Dia de chuva é foda!Parece que cada gota que cai é um fragmento do passado que pinga no chão e salta nos meus olhos em forma de lembrança.Dai vem o rosto da minha ex-esposa,do meu filho.Ele era muito pequeno ainda quando eu fui embora de casa.Deve estar já com uns 14 anos.Acho que ele nem sabe que tem um pai.Deve achar que eu morri.Melhor assim.Que desgosto pra ele ter um pai alcóolatra,viciado e esfarrapado.Queria que a chuva parasse.Tem dias em que nem me lembro de minha outra vida.Tenho que fazer um esforço danado pra me lembrar do rosto de minha ex - esposa.Mas quando chove...Eu me lembro do nosso tempo de namoro.Dos primeiros anos de casamento e do quanto nós éramos felizes.Lembro -me também de como seu olhos foram ficando cada dia mais tristes à medida em que eu me afundava na bebida.Ir embora foi a decisão mais acertada.Eu queria que ela fosse feliz.

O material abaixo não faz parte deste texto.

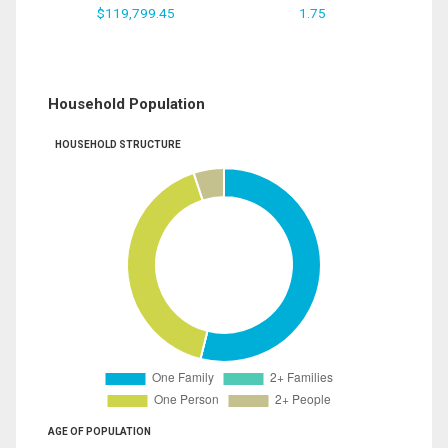
$119,799.45
1.75
Household Population
HOUSEHOLD STRUCTURE
AGE OF POPULATION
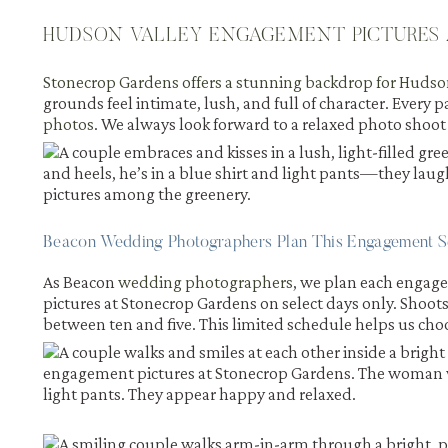
HUDSON VALLEY ENGAGEMENT PICTURES 
Stonecrop Gardens offers a stunning backdrop for Huds
grounds feel intimate, lush, and full of character. Every p
photos
. We always look forward to a relaxed photo shoot
Beacon Wedding Photographers Plan This Engagement S
As Beacon
wedding photographers
, we plan each engag
pictures at Stonecrop Gardens on select days only. Sho
between ten and five. This limited schedule helps us choo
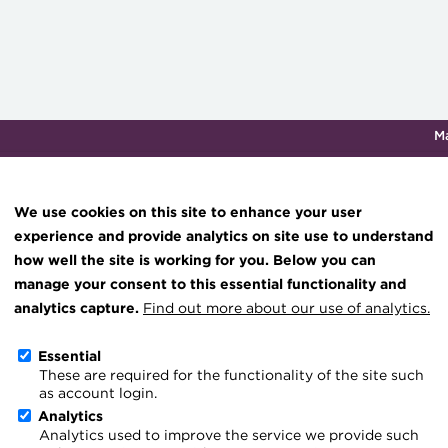
M
Qualifications & training
Membership
Events
About th
We use cookies on this site to enhance your user
experience and provide analytics on site use to understand
how well the site is working for you. Below you can
Knowledge hub
manage your consent to this essential functionality and
Technical resources
analytics capture.
Find out more about our use of analytics.
Shared service centres
Best practice & resources
Essential
These are required for the functionality of the site such
The Treasurer magazine
as account login.
A career in treasury
Analytics
We support service centres to:
Analytics used to improve the service we provide such
Blog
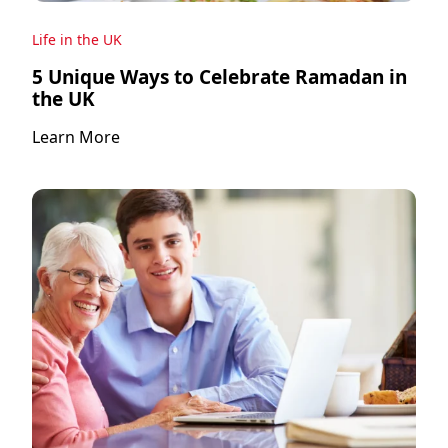
Life in the UK
5 Unique Ways to Celebrate Ramadan in
the UK
Learn More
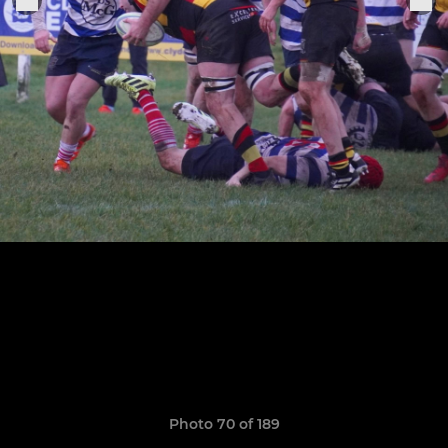
Photo 70 of 189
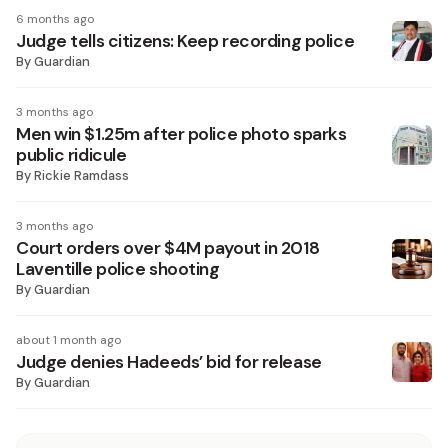
6 months ago
Judge tells citizens: Keep recording police
By
Guardian
3 months ago
Men win $1.25m after police photo sparks
public ridicule
By
Rickie Ramdass
3 months ago
Court orders over $4M payout in 2018
Laventille police shooting
By
Guardian
about 1 month ago
Judge denies Hadeeds’ bid for release
By
Guardian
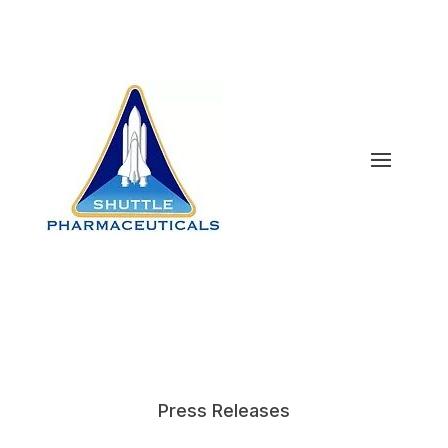
Press Releases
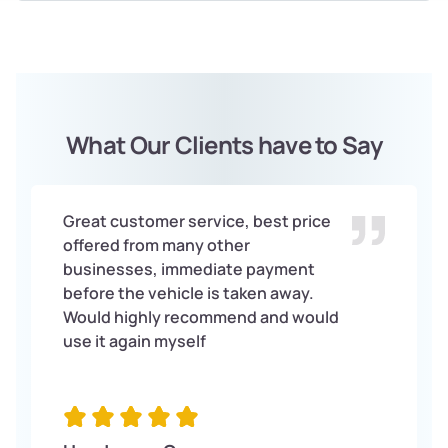
What Our Clients have to Say
Great customer service, best price
offered from many other
businesses, immediate payment
before the vehicle is taken away.
Would highly recommend and would
use it again myself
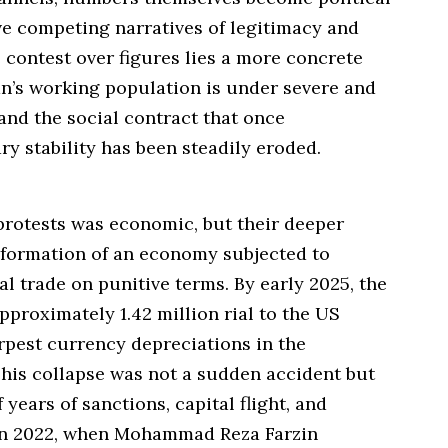
ve competing narratives of legitimacy and
contest over figures lies a more concrete
ran’s working population is under severe and
and the social contract that once
y stability has been steadily eroded.
protests was economic, but their deeper
deformation of an economy subjected to
l trade on punitive terms. By early 2025, the
approximately 1.42 million rial to the US
arpest currency depreciations in the
his collapse was not a sudden accident but
years of sanctions, capital flight, and
 In 2022, when Mohammad Reza Farzin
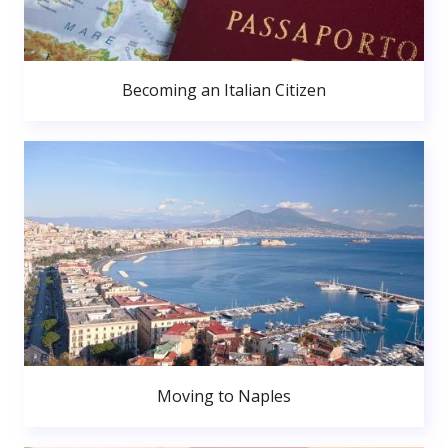
Becoming an Italian Citizen
Moving to Naples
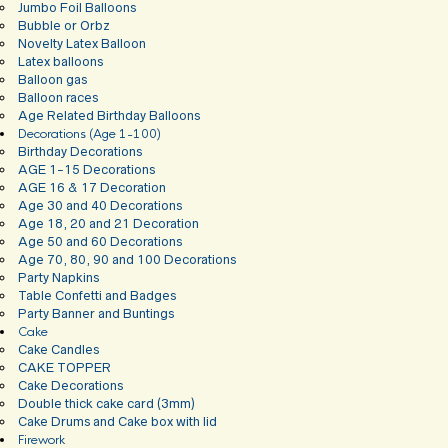
Jumbo Foil Balloons
Bubble or Orbz
Novelty Latex Balloon
Latex balloons
Balloon gas
Balloon races
Age Related Birthday Balloons
Decorations (Age 1-100)
Birthday Decorations
AGE 1-15 Decorations
AGE 16 & 17 Decoration
Age 30 and 40 Decorations
Age 18, 20 and 21 Decoration
Age 50 and 60 Decorations
Age 70, 80, 90 and 100 Decorations
Party Napkins
Table Confetti and Badges
Party Banner and Buntings
Cake
Cake Candles
CAKE TOPPER
Cake Decorations
Double thick cake card (3mm)
Cake Drums and Cake box with lid
Firework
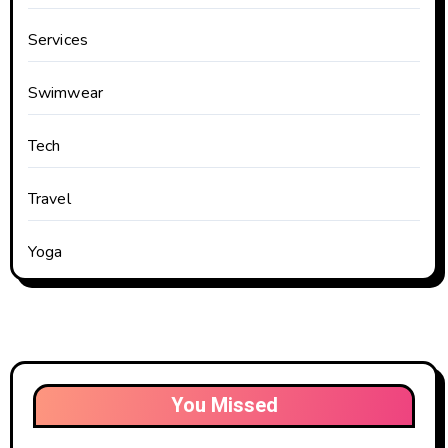
Services
Swimwear
Tech
Travel
Yoga
You Missed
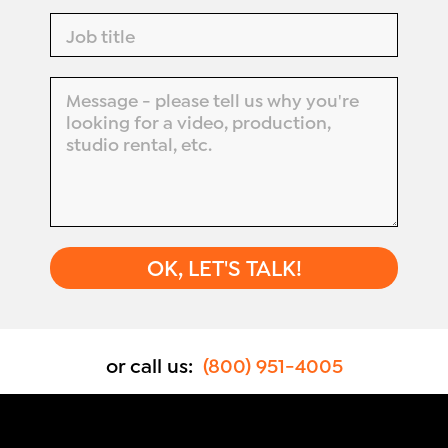
or call us:
(800) 951-4005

Com quem mora na rua ás vezes acontecem coisas interessantes também.Outro dia veio um político todo engomadinho gravar um programa eleitoral aqui.Veio falar de nós,esse grave problema social,que parece jamais vai ter uma solução.Ele conversou comigo e quis saber da minha vida.Ouviu minha história e prometeu ajudar.Me levou até num desses programas de tv qu passam de tarde,que as donas de casa adoram assistir.A apresentadora disse que iria entrar em contato com minha família,que minha vida iria mudar,enfim,essa baboseira toda que dá ibope na tv.Resumindo,quando o programa acabou,a dona virou as costas pra mim e saiu perguntando se eu tinha dado um bom ibope.Nem olhou mais na minha cara.Me deram um lanche e me mandaram embora.Pelo menos isso né?A televisão é uma grande mentira.Tudo é falso.Os sorrisos,os abraços,as lágrimas.Mas as pessoas adoram serem enganadas.Pelos apresentadores de televisão,pelos politicos,pelos pastores safados que só querem mais e mais dinheiro dos fiéis.
As vezes me sinto tão cansado.Por muitas vezes já pensei em subir no alto dessa ponte e voar lá de cima.Ou então me jogar na frente de um caminhão qualquer.Mas me falta a coragem.Dizem que quem se mata é um covarde.Eu discordo.`Pra tirar a própria vida tem que ter muita coragem,meu!!!
As vezes tenho saudade do meu pai.De quando eu era criança e ele me abraçava e me beijava e eu sentia a aspereza de sua barba no meu rosto.Tenho saudades de acordar sentindo o cheirinho do café que minha mãe fazia de manhã.De suas mãos,finas como um papel, me fazendo um carinho.Eu tento chorar,só que não consigo.Concreto e poeira,cinzas,lixo,solidão e tristeza.
Hoje é domingo.Faz muito frio e chove.Se eu fosse um cidadão de bem,iria á missa.Mas vou ficar aqui.Tomando minha cachaça e tentando me aquecer.Sob a ponte é assim.